Si capisce bene che la lotta odierna contro la barbarie e l’oscurantismo non può non avere inizio da un elemento di contrapposizione culturale. E per capire complicità e alleanze, spesso occulte, è utile proprio analizzare uno dei principali aspetti che influenza le menti e manipola le coscienze, chiaramente non solo nel mondo musulmano: i media. Provando a scorrere i media di queste ultime settimane risalta il modo in cui sono raccontati i vari attentati terroristici. Al Arabiya, una delle principali tv satellitari arabe, parla apertamente di Daesh (l’acronimo arabo per definire l’Isis) solo per gli attentati che avvengono in Iraq, omettendo sempre che le vittime sono sciite. Le stragi di Dacca, come quelle di Istanbul o delle capitali europee, sono opera di fantomatici “gruppi terroristici”. Se poi ad essere colpita è Damasco, sparisce anche la definizione generica di terrorismo e resta solo il termine “attentati”. Anche Al Jazeera, seppur più prudente e attenta alle sensibilità occidentali, distingue i responsabili delle stragi a seconda del luogo in cui sono commesse. Più esplicito è il racconto che di queste stragi fanno i giornali sauditi, prevalentemente indirizzati ad un pubblico wahabita.
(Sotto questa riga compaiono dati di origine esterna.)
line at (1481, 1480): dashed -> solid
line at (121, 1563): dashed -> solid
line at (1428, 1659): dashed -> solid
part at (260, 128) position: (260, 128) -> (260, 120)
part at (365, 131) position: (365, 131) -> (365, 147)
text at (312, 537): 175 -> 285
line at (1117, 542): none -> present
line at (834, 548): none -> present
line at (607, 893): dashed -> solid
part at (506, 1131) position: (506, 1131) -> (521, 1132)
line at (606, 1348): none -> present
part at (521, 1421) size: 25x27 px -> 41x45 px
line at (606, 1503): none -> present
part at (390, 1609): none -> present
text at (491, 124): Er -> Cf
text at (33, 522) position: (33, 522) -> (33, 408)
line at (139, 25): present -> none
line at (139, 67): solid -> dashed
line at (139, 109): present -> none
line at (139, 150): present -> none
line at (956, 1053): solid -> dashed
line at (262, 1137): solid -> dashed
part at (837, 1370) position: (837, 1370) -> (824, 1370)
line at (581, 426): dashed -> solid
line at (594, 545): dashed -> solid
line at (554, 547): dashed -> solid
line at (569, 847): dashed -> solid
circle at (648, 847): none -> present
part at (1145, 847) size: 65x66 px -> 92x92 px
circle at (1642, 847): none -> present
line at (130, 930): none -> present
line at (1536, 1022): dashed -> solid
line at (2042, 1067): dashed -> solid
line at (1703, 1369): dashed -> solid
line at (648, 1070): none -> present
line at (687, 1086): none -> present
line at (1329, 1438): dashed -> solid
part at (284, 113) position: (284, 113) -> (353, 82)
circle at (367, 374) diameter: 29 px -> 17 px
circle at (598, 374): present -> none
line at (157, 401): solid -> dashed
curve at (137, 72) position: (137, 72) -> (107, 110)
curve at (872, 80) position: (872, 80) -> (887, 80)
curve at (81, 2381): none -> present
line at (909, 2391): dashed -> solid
Qui raramente compare la sigla Daesh.
In Turchia la scure delle nuove leggi liberticide del governo Erdogan sta uniformando i media riconducendoli a svolgere un vero e proprio lavoro di disinformazione a tutto vantaggio del nuovo sultano.
Pochi esempi che svelano, più di mille dichiarazioni o di mille proclami, alleanze e complicità fra questi Paesi e il terrorismo. Una lettura che non interessa i nostri media che troppo spesso – ci sono però mirabili esempi di voci fuori dal coro – preferiscono ricorrere alla mai morta pratica delle tre scimmiette.
Maurizio Musolino è giornalista, già direttore del settimanale “La Rinascita”, ed esperto di Medio Oriente.